Start of Block

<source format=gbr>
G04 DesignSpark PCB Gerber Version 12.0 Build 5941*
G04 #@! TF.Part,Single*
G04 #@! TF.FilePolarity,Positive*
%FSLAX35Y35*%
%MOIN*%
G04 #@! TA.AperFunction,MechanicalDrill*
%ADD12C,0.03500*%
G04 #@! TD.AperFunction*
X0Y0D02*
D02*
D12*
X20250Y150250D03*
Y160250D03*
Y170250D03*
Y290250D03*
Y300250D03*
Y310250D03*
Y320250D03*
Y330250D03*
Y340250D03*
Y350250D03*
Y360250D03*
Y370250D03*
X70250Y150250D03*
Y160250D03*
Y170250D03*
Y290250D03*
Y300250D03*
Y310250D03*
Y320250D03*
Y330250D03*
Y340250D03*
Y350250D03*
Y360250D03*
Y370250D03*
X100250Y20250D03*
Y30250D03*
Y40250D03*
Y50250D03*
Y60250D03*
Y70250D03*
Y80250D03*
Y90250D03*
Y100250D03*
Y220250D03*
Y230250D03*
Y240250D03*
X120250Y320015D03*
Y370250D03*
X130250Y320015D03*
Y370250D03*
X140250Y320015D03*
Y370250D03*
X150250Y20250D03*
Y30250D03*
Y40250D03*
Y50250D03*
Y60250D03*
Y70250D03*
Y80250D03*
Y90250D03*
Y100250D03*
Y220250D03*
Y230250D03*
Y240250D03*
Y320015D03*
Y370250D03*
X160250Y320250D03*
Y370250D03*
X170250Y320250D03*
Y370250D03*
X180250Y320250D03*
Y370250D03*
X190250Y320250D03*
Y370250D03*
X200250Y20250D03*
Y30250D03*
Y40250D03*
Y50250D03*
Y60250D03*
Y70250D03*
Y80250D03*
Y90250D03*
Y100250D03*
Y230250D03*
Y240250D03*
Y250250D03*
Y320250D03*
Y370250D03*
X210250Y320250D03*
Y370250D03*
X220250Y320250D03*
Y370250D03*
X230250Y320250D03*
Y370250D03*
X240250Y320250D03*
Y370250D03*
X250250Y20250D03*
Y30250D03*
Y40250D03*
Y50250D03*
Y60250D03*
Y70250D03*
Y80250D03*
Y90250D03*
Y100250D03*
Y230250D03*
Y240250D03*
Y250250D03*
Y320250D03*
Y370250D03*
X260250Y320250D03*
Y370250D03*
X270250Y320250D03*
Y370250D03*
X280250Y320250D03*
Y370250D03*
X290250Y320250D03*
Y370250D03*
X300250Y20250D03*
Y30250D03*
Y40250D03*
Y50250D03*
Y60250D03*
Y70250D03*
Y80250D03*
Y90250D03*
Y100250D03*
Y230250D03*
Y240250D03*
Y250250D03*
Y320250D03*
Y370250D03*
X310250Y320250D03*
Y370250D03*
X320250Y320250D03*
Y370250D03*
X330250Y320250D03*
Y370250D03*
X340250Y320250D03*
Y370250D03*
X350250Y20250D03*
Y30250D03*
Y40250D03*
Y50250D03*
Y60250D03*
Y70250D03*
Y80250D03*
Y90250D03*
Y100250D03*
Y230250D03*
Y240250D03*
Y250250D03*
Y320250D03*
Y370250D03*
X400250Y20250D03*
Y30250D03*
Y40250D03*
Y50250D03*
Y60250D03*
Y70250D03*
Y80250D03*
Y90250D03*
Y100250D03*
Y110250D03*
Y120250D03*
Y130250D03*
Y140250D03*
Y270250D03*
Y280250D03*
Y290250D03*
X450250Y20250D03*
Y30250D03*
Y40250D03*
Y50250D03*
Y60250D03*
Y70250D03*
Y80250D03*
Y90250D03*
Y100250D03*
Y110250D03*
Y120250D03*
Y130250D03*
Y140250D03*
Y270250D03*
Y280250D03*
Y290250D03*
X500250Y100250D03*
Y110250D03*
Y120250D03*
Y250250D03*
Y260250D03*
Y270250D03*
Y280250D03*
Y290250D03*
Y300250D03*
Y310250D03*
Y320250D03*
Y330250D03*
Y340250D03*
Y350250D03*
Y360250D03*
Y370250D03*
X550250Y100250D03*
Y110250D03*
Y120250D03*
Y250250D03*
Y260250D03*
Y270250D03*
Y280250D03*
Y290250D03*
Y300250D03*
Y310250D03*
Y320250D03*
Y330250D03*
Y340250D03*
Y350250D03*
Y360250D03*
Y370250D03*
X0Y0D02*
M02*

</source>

End of Block
Start of Block

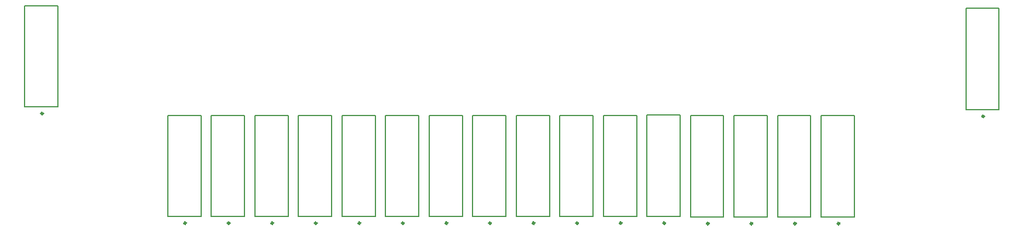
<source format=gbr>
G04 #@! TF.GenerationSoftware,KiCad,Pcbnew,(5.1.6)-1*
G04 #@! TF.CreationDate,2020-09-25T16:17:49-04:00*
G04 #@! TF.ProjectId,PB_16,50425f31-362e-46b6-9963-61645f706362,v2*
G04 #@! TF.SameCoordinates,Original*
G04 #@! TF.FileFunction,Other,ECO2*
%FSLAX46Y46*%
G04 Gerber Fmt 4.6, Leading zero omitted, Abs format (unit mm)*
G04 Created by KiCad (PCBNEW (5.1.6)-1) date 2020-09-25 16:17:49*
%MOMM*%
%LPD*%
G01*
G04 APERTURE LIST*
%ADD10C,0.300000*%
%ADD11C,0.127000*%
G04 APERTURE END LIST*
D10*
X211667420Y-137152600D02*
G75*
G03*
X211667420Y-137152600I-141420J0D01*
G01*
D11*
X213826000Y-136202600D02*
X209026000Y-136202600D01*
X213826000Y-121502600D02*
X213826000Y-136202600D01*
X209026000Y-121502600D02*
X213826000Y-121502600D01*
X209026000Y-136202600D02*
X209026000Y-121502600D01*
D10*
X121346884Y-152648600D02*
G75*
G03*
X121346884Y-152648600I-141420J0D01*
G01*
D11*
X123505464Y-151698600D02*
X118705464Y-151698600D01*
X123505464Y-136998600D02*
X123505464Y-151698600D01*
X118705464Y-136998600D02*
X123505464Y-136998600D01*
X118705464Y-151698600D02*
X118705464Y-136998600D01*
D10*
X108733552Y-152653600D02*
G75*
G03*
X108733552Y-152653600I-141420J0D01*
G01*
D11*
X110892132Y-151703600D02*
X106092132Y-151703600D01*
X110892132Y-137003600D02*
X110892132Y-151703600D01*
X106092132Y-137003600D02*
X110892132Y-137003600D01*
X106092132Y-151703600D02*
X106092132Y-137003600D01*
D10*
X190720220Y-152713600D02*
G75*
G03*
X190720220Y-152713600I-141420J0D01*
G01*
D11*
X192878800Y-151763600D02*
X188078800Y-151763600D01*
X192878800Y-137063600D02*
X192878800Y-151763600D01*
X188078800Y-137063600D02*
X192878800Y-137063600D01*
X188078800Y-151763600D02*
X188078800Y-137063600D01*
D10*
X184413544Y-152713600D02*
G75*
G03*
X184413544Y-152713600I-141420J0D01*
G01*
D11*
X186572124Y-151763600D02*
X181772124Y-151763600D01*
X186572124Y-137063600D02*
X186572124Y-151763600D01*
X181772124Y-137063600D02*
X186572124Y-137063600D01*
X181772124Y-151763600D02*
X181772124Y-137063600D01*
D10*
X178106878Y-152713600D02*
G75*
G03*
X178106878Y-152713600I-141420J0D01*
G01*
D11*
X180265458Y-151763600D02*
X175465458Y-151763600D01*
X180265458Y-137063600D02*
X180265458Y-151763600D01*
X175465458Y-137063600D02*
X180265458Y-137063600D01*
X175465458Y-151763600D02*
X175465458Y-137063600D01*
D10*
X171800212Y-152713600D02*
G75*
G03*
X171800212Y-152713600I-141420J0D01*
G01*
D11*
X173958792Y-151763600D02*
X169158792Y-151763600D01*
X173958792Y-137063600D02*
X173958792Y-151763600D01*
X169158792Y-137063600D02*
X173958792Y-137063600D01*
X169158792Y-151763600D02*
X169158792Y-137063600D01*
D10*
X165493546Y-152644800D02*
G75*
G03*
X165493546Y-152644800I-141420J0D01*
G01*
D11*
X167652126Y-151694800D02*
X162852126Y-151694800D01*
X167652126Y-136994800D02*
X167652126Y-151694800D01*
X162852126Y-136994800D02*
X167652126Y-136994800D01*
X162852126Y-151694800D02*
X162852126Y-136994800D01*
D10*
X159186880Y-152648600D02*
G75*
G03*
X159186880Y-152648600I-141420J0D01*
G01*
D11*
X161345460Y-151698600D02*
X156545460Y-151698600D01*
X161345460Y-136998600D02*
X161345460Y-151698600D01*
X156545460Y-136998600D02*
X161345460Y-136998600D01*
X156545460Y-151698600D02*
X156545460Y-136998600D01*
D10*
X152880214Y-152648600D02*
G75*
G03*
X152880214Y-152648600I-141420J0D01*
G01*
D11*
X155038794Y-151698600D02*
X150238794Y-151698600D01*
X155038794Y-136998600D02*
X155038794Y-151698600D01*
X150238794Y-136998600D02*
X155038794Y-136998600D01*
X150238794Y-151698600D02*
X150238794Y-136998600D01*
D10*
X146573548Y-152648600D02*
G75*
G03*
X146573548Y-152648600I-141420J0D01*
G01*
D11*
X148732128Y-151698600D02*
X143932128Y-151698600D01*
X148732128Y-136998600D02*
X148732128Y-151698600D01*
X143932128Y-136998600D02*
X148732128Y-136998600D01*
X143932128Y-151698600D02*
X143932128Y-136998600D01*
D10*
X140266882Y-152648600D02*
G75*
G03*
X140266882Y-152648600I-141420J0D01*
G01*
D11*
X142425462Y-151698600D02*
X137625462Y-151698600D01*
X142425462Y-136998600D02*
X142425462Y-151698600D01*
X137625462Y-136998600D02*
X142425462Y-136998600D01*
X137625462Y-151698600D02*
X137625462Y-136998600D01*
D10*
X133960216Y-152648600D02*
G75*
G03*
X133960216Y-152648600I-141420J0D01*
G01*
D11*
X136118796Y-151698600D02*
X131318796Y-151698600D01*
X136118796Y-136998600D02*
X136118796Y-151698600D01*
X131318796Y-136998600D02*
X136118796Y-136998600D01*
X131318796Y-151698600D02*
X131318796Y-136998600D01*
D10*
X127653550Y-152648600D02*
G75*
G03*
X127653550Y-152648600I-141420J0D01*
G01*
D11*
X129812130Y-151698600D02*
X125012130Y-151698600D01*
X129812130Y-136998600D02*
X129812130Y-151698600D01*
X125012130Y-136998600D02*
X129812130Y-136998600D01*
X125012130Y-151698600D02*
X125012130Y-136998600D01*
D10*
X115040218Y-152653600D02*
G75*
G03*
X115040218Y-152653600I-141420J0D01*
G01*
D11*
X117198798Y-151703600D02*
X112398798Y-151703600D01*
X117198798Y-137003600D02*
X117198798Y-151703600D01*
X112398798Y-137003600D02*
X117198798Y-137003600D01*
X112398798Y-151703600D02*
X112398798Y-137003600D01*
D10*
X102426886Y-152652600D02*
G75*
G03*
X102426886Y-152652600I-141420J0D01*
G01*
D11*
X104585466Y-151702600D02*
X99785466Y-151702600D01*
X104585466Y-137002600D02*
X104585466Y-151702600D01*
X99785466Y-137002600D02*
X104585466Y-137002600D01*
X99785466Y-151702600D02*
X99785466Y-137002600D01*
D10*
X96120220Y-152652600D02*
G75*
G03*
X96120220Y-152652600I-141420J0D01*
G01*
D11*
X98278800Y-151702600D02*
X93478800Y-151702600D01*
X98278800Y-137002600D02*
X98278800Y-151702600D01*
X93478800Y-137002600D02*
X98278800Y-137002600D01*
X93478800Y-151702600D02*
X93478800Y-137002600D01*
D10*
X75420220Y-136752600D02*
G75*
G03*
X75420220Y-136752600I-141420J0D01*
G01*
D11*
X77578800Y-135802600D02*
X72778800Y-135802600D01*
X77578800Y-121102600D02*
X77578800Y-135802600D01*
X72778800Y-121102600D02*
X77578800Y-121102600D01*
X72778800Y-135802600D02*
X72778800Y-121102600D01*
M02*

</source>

End of Block

Work instruction:
Copy each line in the entries above where the word "AperFunction" shows up.

Answer below:
G04 #@! TA.AperFunction,MechanicalDrill*
G04 #@! TD.AperFunction*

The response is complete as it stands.